Mais comment faire pour préserver Nate des retombées d'une quelconque rébellion de ma part ? Il fallait que je le mette à l'abri, mais par quel miracle aurais-je pu y arriver en sachant que j'étais désormais piégée sur le territoire de l'Union Bleue ? Quand bien même je serais parvenue à accorder ma confiance à quelqu'un dans les parages, je ne voyais pas bien comme cette personne aurait pu s'aventurer à Negendra et en faire sortir mon frère sans se faire repérer. Si seulement j'avais pu entrer en contact avec Ghost... Lui au moins aurait été en mesure de faire quelque chose pour nous.

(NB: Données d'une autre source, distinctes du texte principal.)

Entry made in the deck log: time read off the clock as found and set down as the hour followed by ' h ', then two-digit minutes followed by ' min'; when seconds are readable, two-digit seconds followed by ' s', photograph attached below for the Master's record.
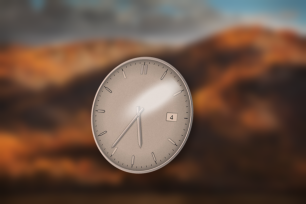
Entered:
5 h 36 min
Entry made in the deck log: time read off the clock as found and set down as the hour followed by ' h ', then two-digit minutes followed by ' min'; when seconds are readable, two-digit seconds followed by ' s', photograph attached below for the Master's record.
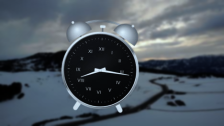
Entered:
8 h 16 min
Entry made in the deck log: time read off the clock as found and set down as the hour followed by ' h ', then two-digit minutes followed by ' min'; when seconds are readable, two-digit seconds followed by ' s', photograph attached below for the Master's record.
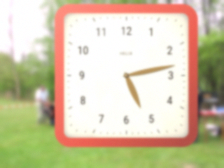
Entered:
5 h 13 min
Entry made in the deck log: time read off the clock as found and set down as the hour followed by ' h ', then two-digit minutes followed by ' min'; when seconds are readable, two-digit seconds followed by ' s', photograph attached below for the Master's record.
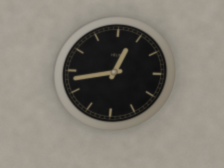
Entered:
12 h 43 min
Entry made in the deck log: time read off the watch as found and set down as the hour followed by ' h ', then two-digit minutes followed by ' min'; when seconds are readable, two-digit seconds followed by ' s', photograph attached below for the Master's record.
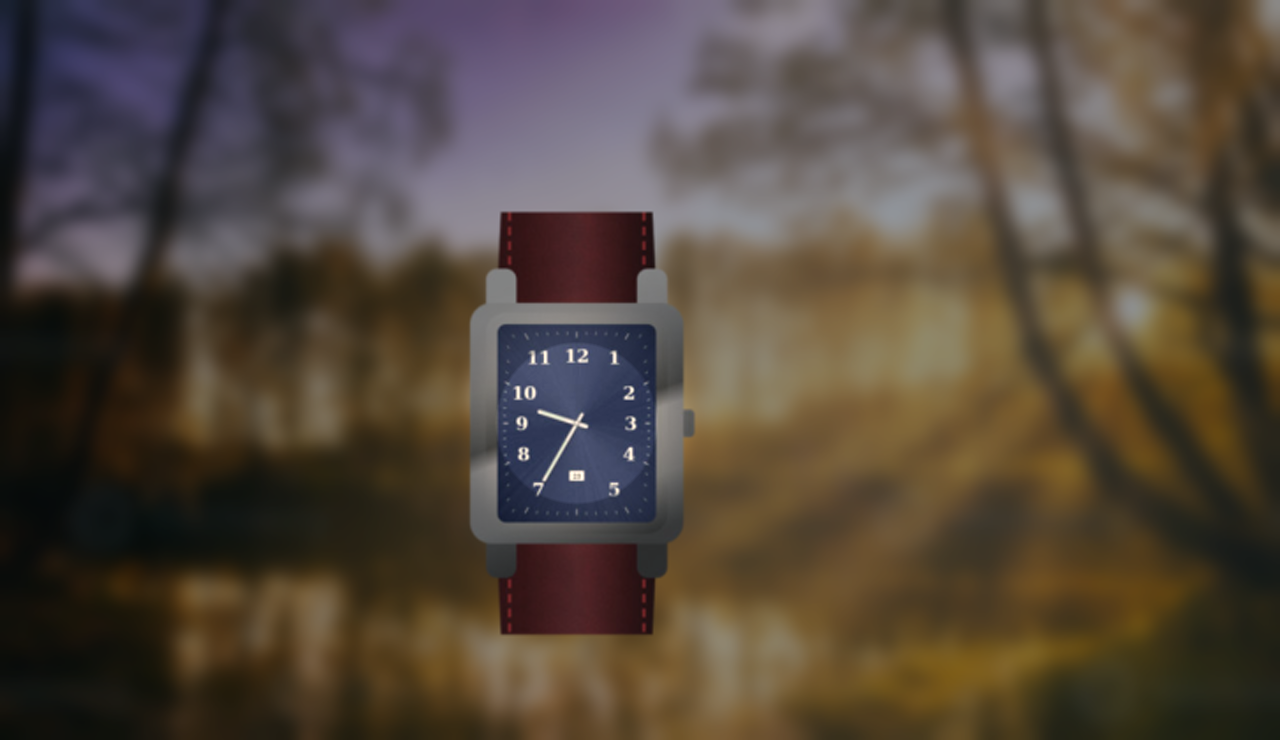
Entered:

Chaque chose en son temps, pensai-je. J'avais déjà pris la décision de revenir sur mon engagement et de ne pas laisser le système en place s'écrouler, ce qui n'était pas en soi une mince affaire. Peu importait comment mon père s'y prendrait par la suite pour détruire ce qui aurait été érigé avec tant de difficulté, j'aurais au final la certitude qu'il ne passerait pas par le biais de son souffre-douleur de fils pour ça. Et même si la vengeance qu'il me réserverait serait certainement terrible, j'aurais au moins une chance de tenir Nathan à distance de tout ça et de le protéger efficacement avec l'aide d'N.J.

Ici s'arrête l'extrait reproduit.